The libretto’s graphic terror has a haunting immediacy in its static narration and the humanoid characters’ emotional motivations are given a transparent visual language (“acting” is removed from the picture) through gesture that becomes verified and restated as Wilson blends time onstage, mingling silent characters, young and old, with the protagonists that serve as unknowing reminders to the audience of the drama’s far- and long-reaching impact.

The Act III ballet, for example, finds Verdi’s wonderfully innovative and self-referential suite of dances accompanied by a multi-generational boxing match instead of rip-roarin’ gypsies en pointe. It not only separates the score from implied physical motion, but underscores the production’s point that the human experience is a one-size-fits-all past, present, and future. Our present actions have repercussions on both ends and Trouvère shows that human experience at its ugliest and most chaotic.

In this mode, Azucena assumes a greater importance as a sort of generational conduit amongst the characters, especially as performed by Nino Surguladze, whose inky mezzo unrolled the vengeful gypsy’s lines with crackling generosity.

With a refreshing immediacy, incisiveness of both gesture and voice, and thread-of-voice piannissimi as attentively executed as trumpeting high notes, the 40-year old Surguladze gave Azucena a vivid complexity and tangible conflict. If her colleagues were similarly capable, they lacked her spark.

Giuseppe Gipali’s rather diminutive Manrique was augmented by a steady if serviceable tenor and high notes of surprising security and sheen that found their release in an earthy “Supplice infame,” (“Di quella pira”).

His Léonore was the statuesque and clarion-voiced Roberta Mantegna, though her flexible instrument was better-suited to the musical line than it was to the texty French translation.  “La nuit calme et sereine” (“Tacea la notte”) flowed measuredly until words started to tumble out of her mouth during the cabaletta and her Act IV scena proved heavier on filigree than on much actual virtuosity.

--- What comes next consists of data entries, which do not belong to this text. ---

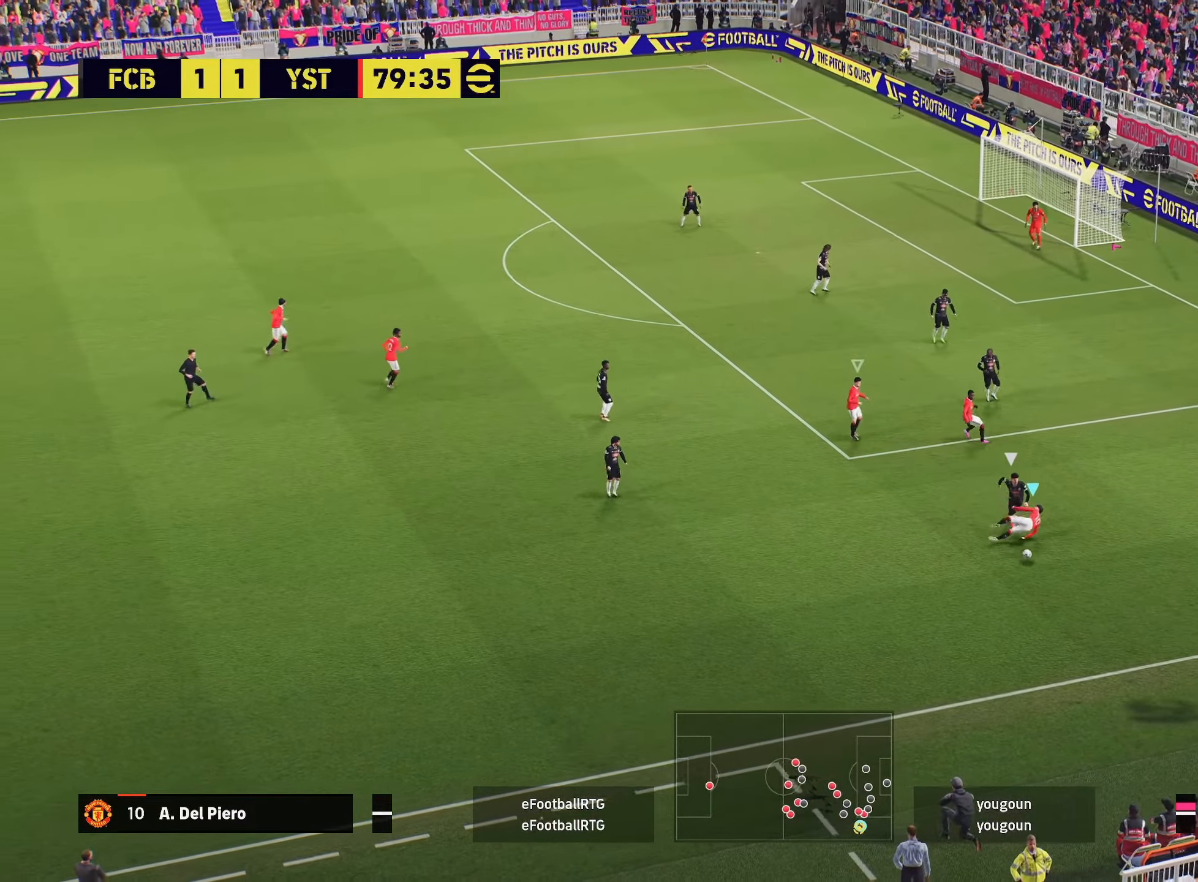
{"buttons": ["R2"], "left_stick": "down-left", "right_stick": "center", "events": [[50, "left_stick", "down-right"], [100, "R2", "up"], [184, "R2", "down"], [217, "left_stick", "down-left"]]}
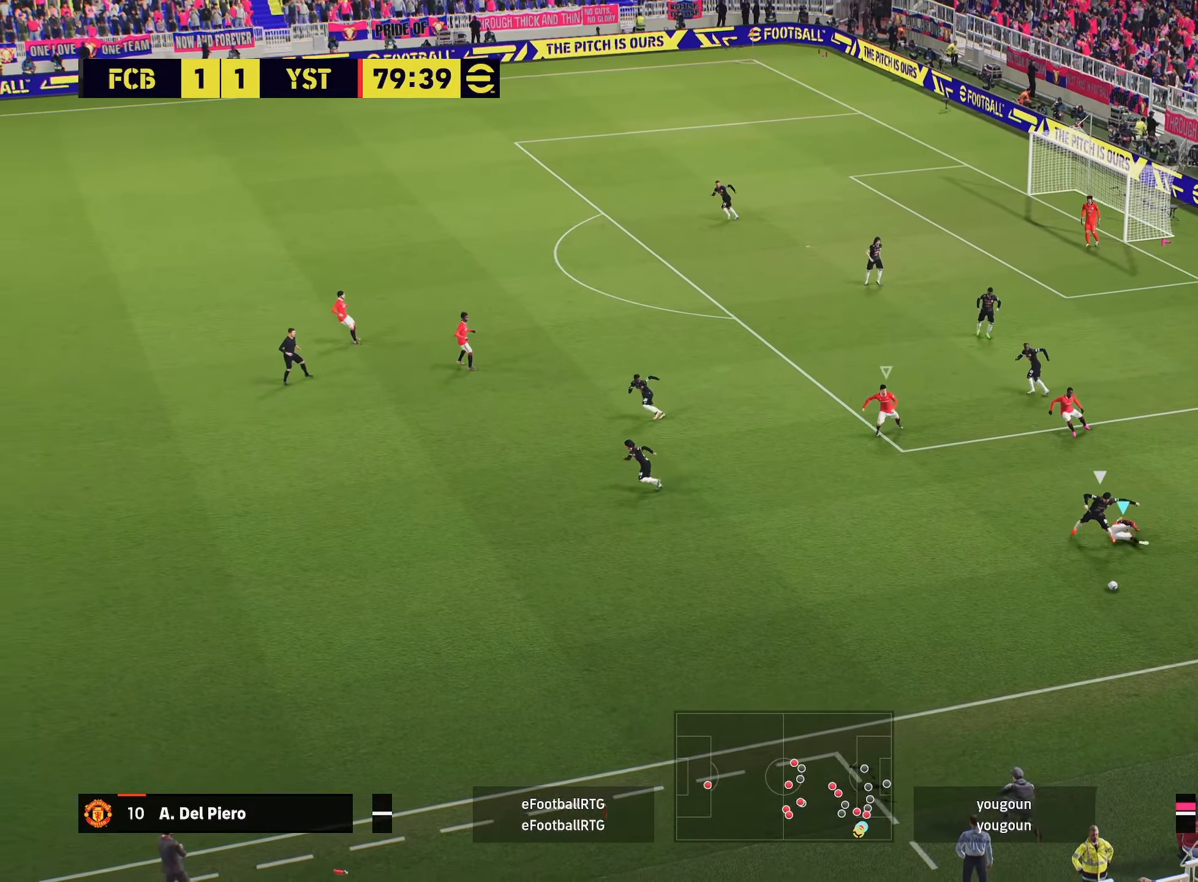
{"buttons": ["R2"], "left_stick": "down-left", "right_stick": "center", "events": [[350, "L1", "down"], [433, "L1", "up"]]}
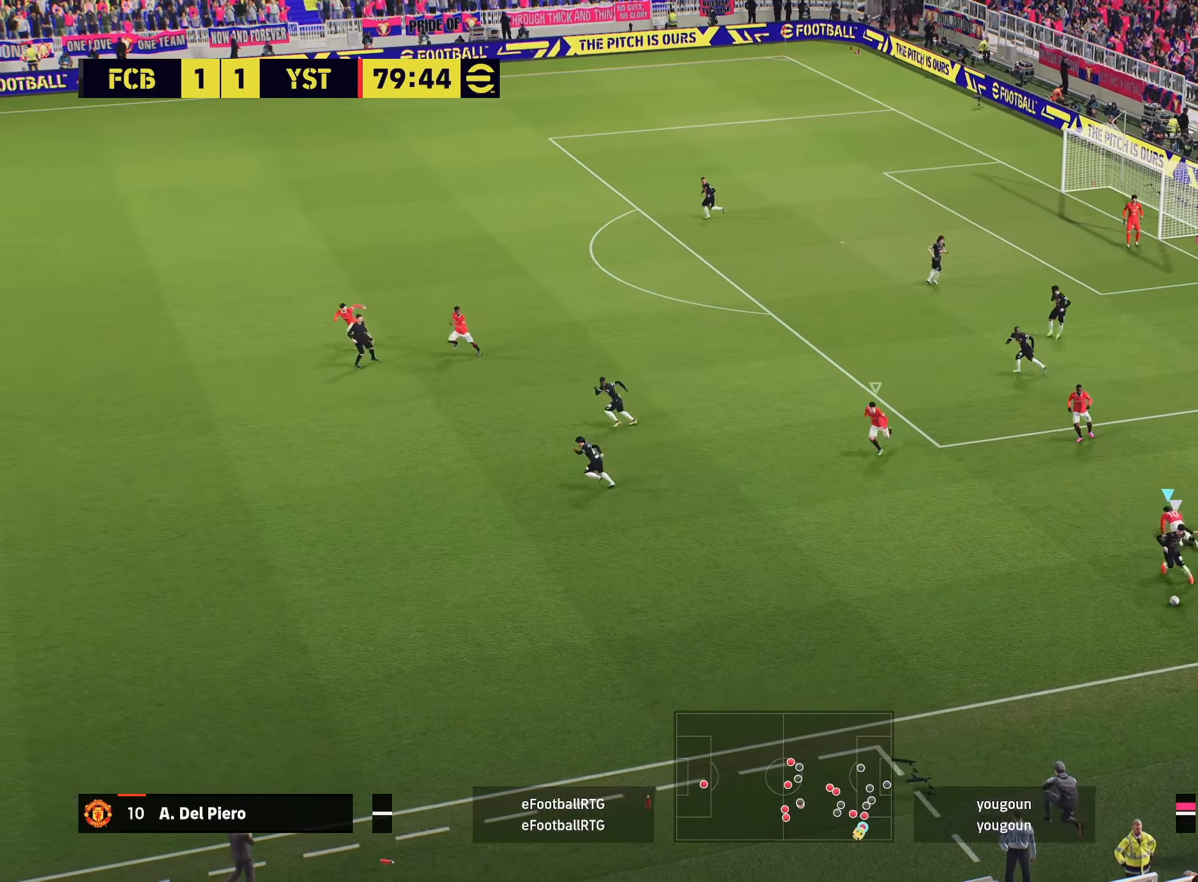
{"buttons": ["R1", "R2"], "left_stick": "down-left", "right_stick": "center", "events": [[150, "L1", "down"], [200, "L1", "up"], [484, "R1", "down"]]}
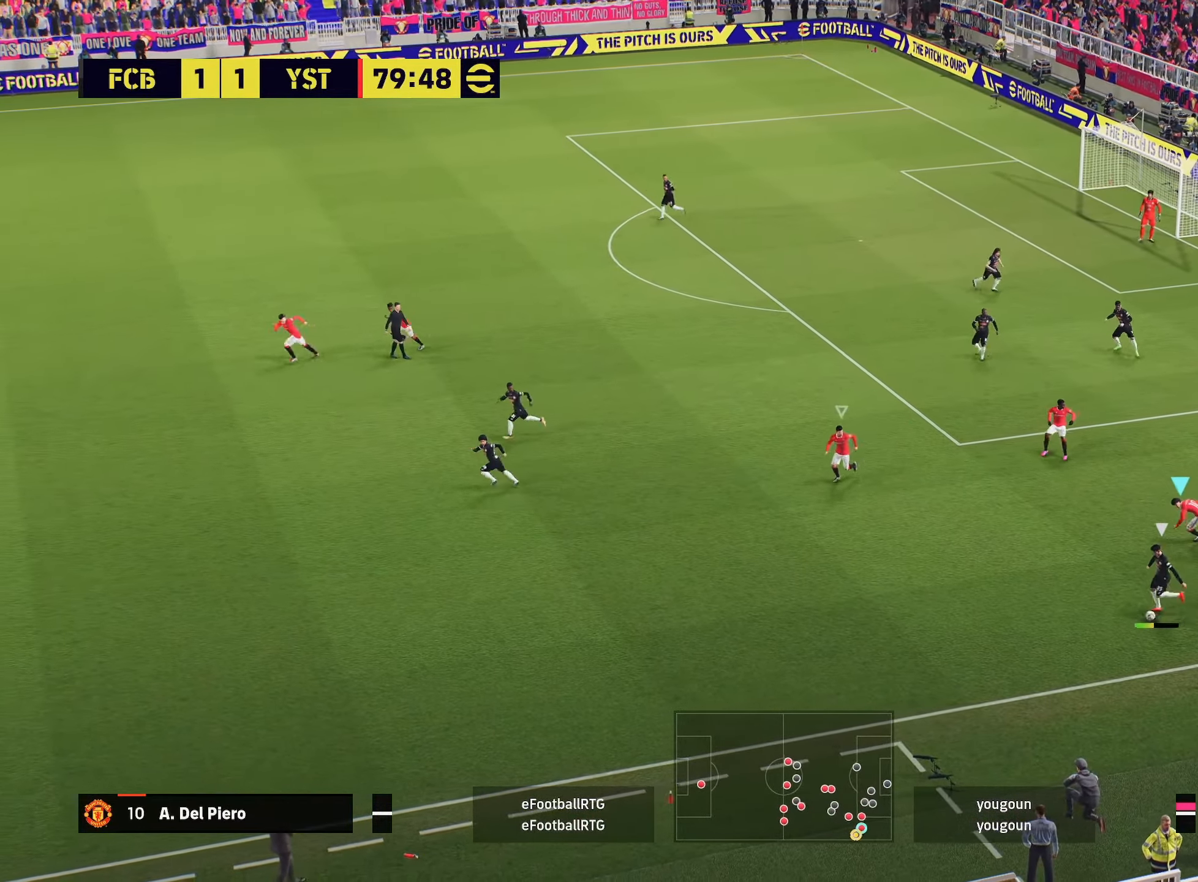
{"buttons": ["L1", "R2"], "left_stick": "down-left", "right_stick": "center", "events": [[400, "L1", "down"], [433, "R1", "up"]]}
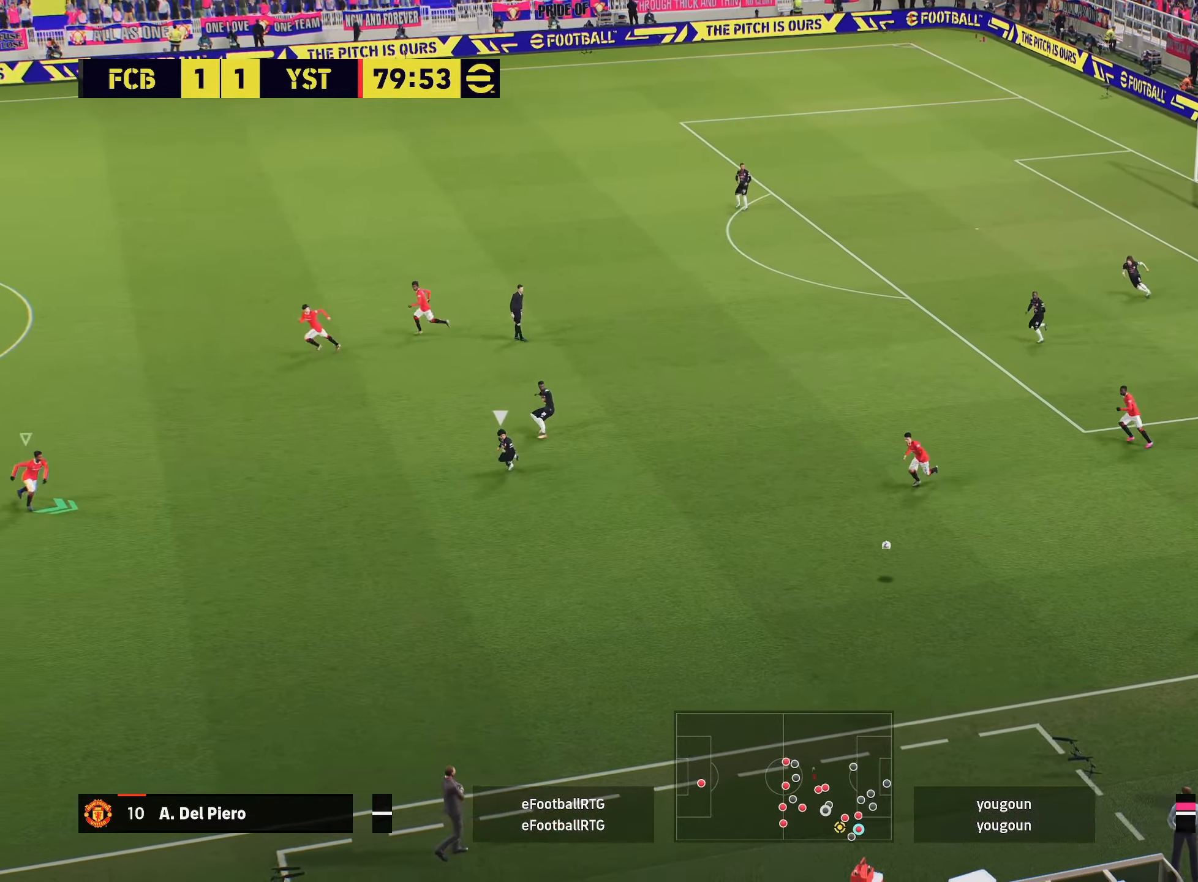
{"buttons": ["R2"], "left_stick": "right", "right_stick": "center", "events": [[33, "L1", "up"], [67, "left_stick", "down-right"], [350, "left_stick", "right"]]}
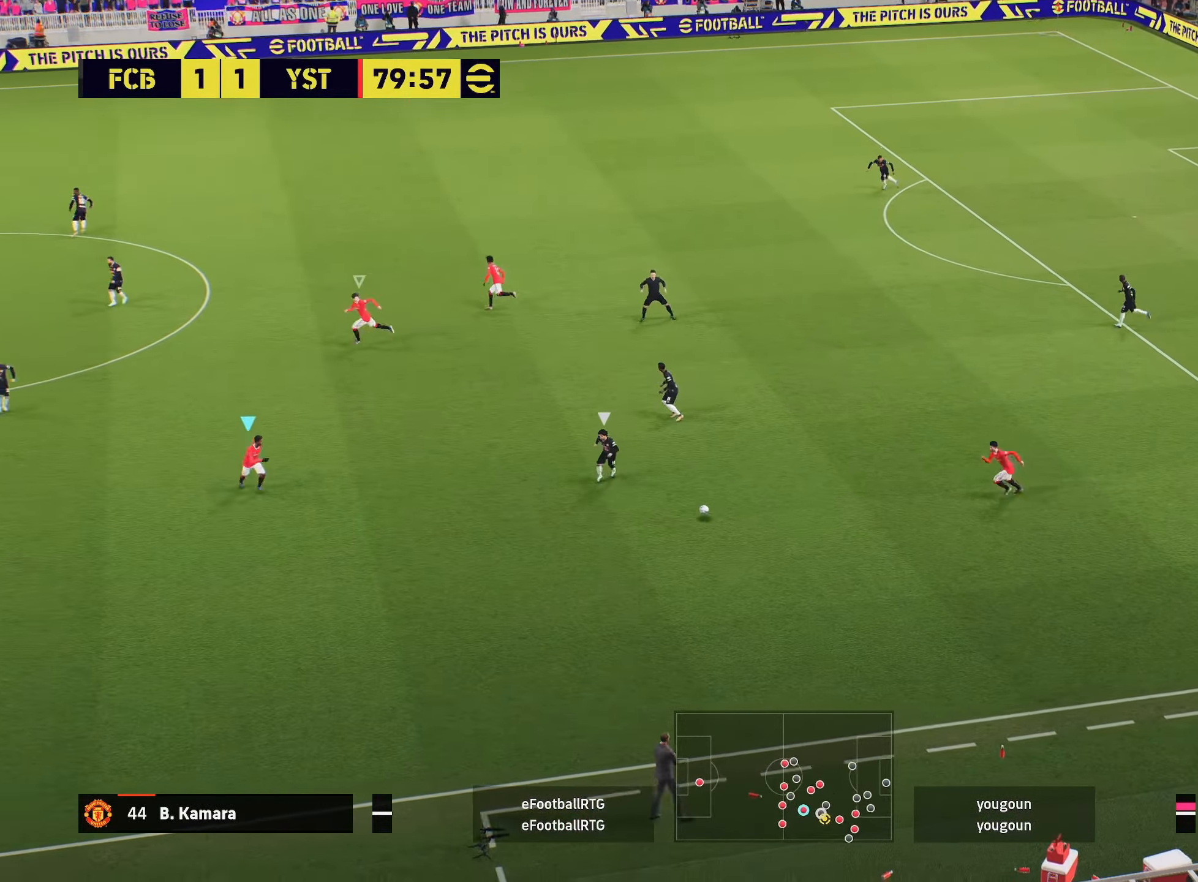
{"buttons": ["L2", "R2"], "left_stick": "down-right", "right_stick": "center", "events": [[267, "L2", "down"], [283, "left_stick", "up-right"], [483, "left_stick", "down-right"]]}
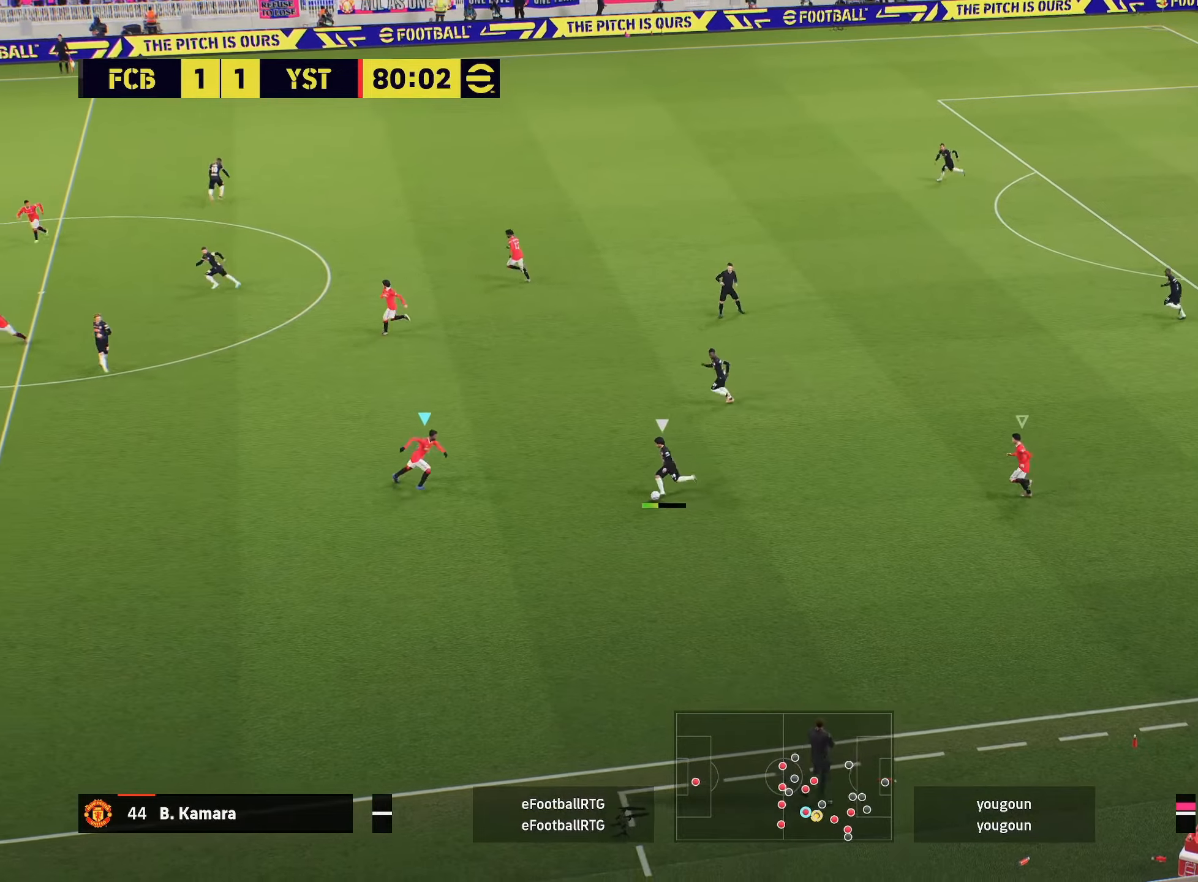
{"buttons": ["L2", "R2"], "left_stick": "down-left", "right_stick": "center", "events": [[33, "left_stick", "down"], [234, "L3", "down"], [367, "left_stick", "down-left"], [451, "L3", "up"]]}
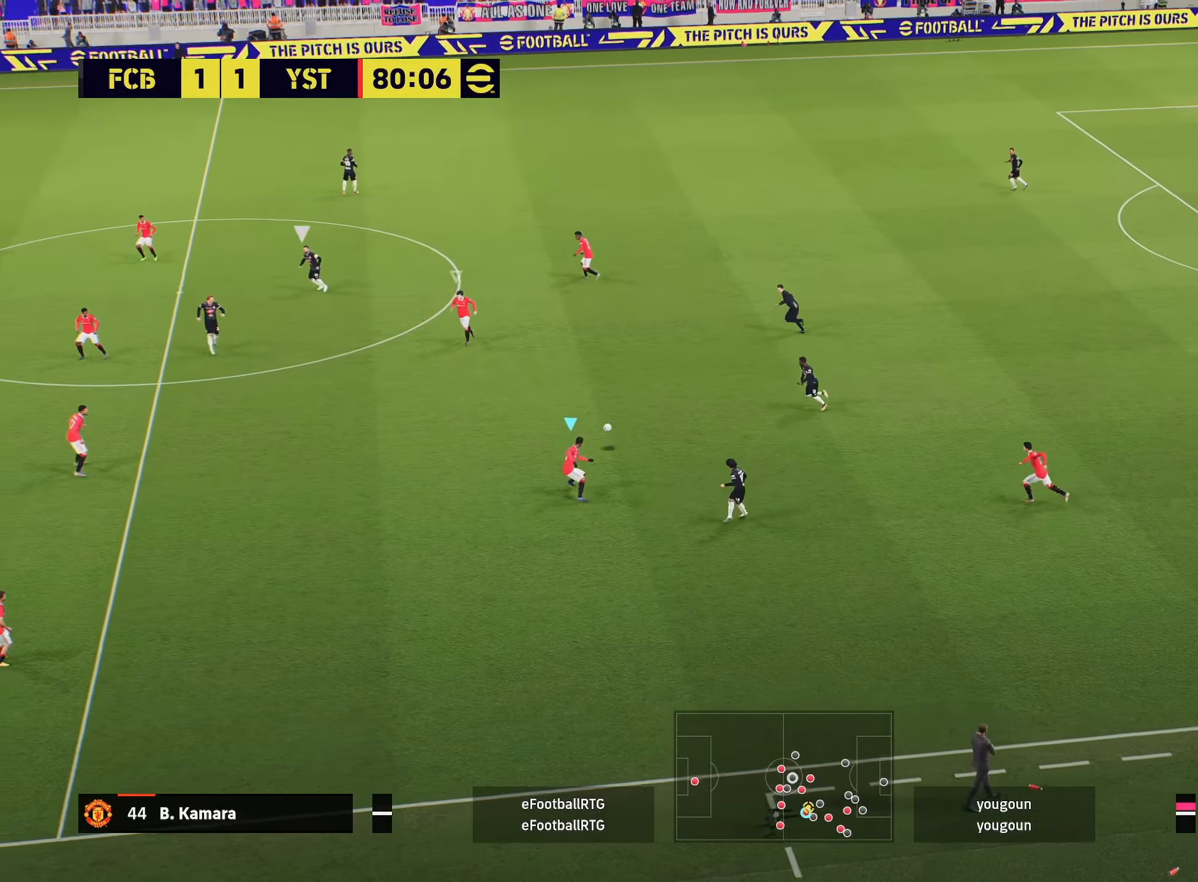
{"buttons": [], "left_stick": "right", "right_stick": "center", "events": [[16, "L2", "up"], [100, "L1", "down"], [100, "left_stick", "down"], [200, "L1", "up"], [200, "R2", "up"], [233, "left_stick", "down-right"], [333, "left_stick", "right"]]}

They were all lorded over by Franco Vassallo’s imposing and generously emotive Comte de Luna whose contoured if unsympathetic baritone brought “Son regard, son doux sourire” (“Il balen”) to a towering finish.

The Orchestra and Chorus of the Teatro Comunale di Bologna sounded well-prepared by conductor Roberto Abbado, though both the chorus’s words (and those of the principals, for that matter) and the orchestra’s sound were obscured beyond a general impression by the Farnese’s cavernous acoustics. The Orchesta’s occasional fortissimo outbursts here came across as a glittering cascade of sound.

Robert Wilson productions will never be considered standards unless they originate with the opera. This was confirmed by the cool reception afforded by the famously opinionated Parmiggiani. And Wilson’s production does, as one audience member furiously noted at intermission, rather roughly remove the opera’s Romantic backbone to such an extent that one senses that it might have rather significantly stifled the interpretive capabilities of some of the singers.

But if you’re coming to Trovatore to kiss the feet of the “four greatest singers in the world,” then you probably don’t have much of an idea of what opera’s about, anyways.

When Manrique comes to rescue Léonore from the convent, she greets him with “are you descended from heaven, or am I in heaven with you?” Wilson founds his production at that temporal crossroads and for 3 ½ hours, we’re right there, wherever there is, with him.